TASK REQUIREMENTS:
From the entries below, pull out every line that contains the word "equipment" and copy each one in full.

*** Opening of INFORMATION GIVEN ***

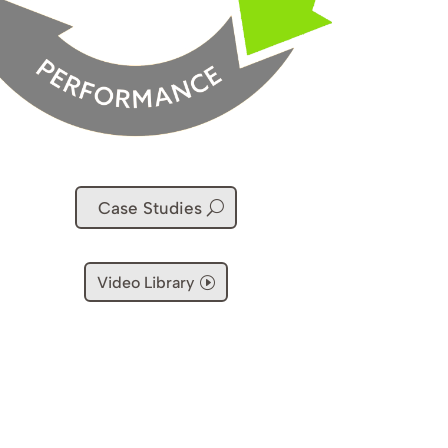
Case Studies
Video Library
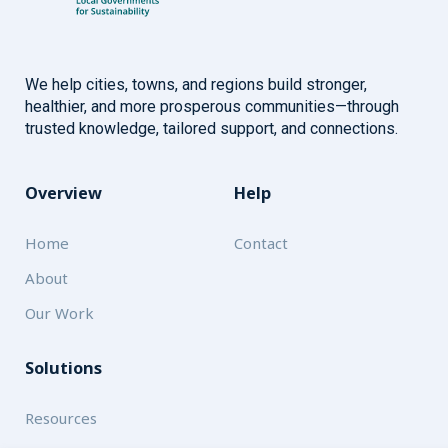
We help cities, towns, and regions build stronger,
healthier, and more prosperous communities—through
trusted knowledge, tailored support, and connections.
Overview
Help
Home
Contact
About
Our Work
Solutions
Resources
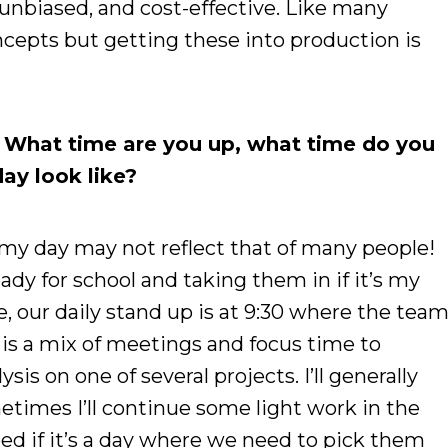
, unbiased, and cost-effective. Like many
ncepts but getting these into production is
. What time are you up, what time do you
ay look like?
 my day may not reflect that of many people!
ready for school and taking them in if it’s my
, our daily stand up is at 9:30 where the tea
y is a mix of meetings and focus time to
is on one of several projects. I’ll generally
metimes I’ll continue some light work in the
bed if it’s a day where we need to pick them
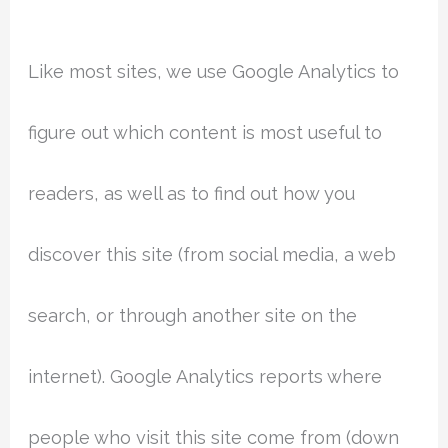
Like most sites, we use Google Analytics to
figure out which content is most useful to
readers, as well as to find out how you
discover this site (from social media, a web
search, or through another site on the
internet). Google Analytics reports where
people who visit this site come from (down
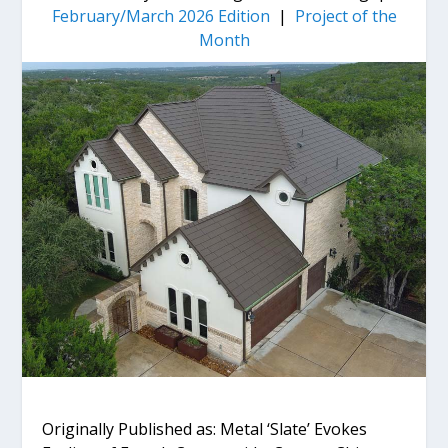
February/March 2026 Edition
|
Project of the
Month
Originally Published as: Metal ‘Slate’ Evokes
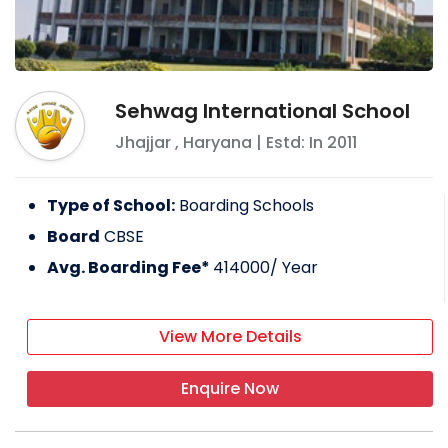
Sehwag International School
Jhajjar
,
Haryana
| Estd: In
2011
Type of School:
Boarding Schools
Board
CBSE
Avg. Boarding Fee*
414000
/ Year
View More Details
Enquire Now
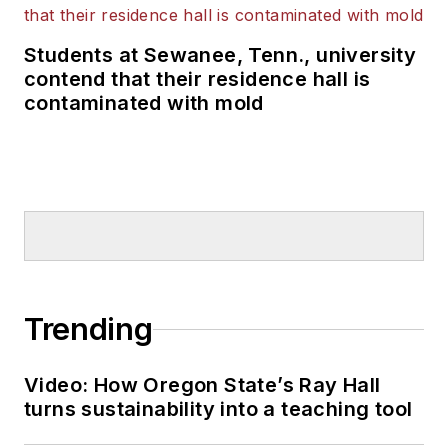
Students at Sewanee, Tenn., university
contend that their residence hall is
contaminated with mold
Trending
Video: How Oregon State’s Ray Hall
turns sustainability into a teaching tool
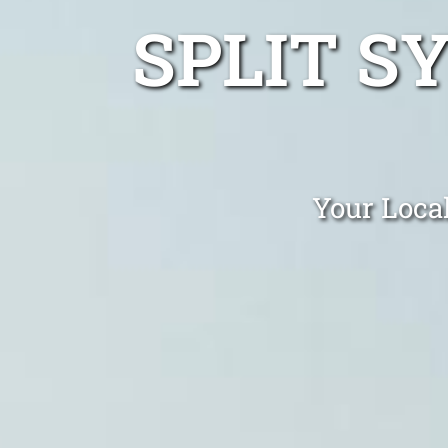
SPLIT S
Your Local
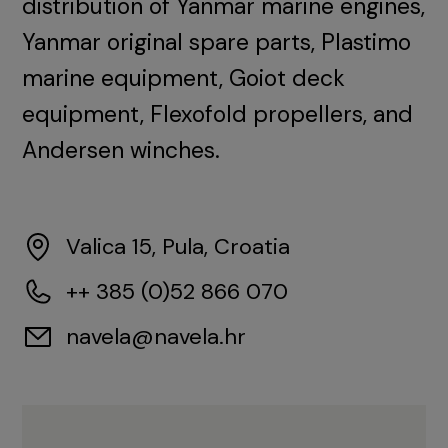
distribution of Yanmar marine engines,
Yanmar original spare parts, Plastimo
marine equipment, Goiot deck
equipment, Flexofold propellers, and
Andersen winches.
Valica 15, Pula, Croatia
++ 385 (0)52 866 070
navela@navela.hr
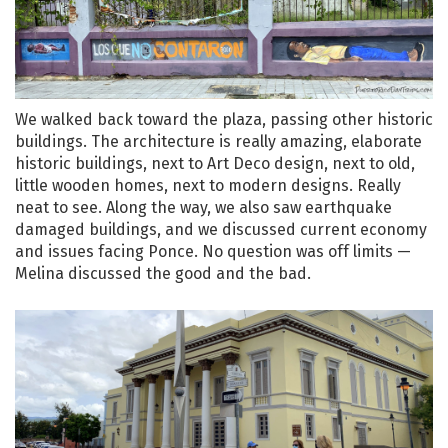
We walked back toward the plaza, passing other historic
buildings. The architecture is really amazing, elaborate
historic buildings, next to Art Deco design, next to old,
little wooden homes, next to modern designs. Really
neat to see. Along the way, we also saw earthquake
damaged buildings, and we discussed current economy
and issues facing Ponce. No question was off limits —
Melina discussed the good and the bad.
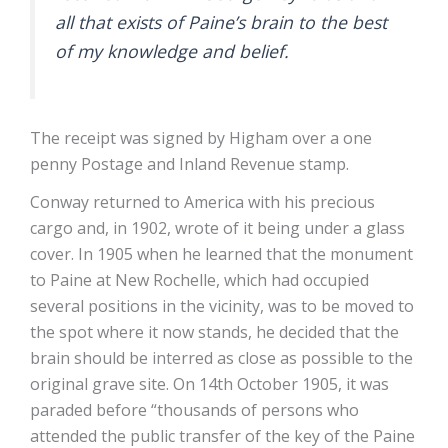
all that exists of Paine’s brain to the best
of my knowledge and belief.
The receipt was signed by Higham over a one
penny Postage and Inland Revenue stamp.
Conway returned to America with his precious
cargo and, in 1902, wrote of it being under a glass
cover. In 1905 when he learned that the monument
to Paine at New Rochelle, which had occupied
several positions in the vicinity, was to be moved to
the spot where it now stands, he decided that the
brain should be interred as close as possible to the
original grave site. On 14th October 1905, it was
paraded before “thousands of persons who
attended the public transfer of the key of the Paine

*** Close of INFORMATION GIVEN ***

OUTPUT OF THE TASK:
marine equipment, Goiot deck
equipment, Flexofold propellers, and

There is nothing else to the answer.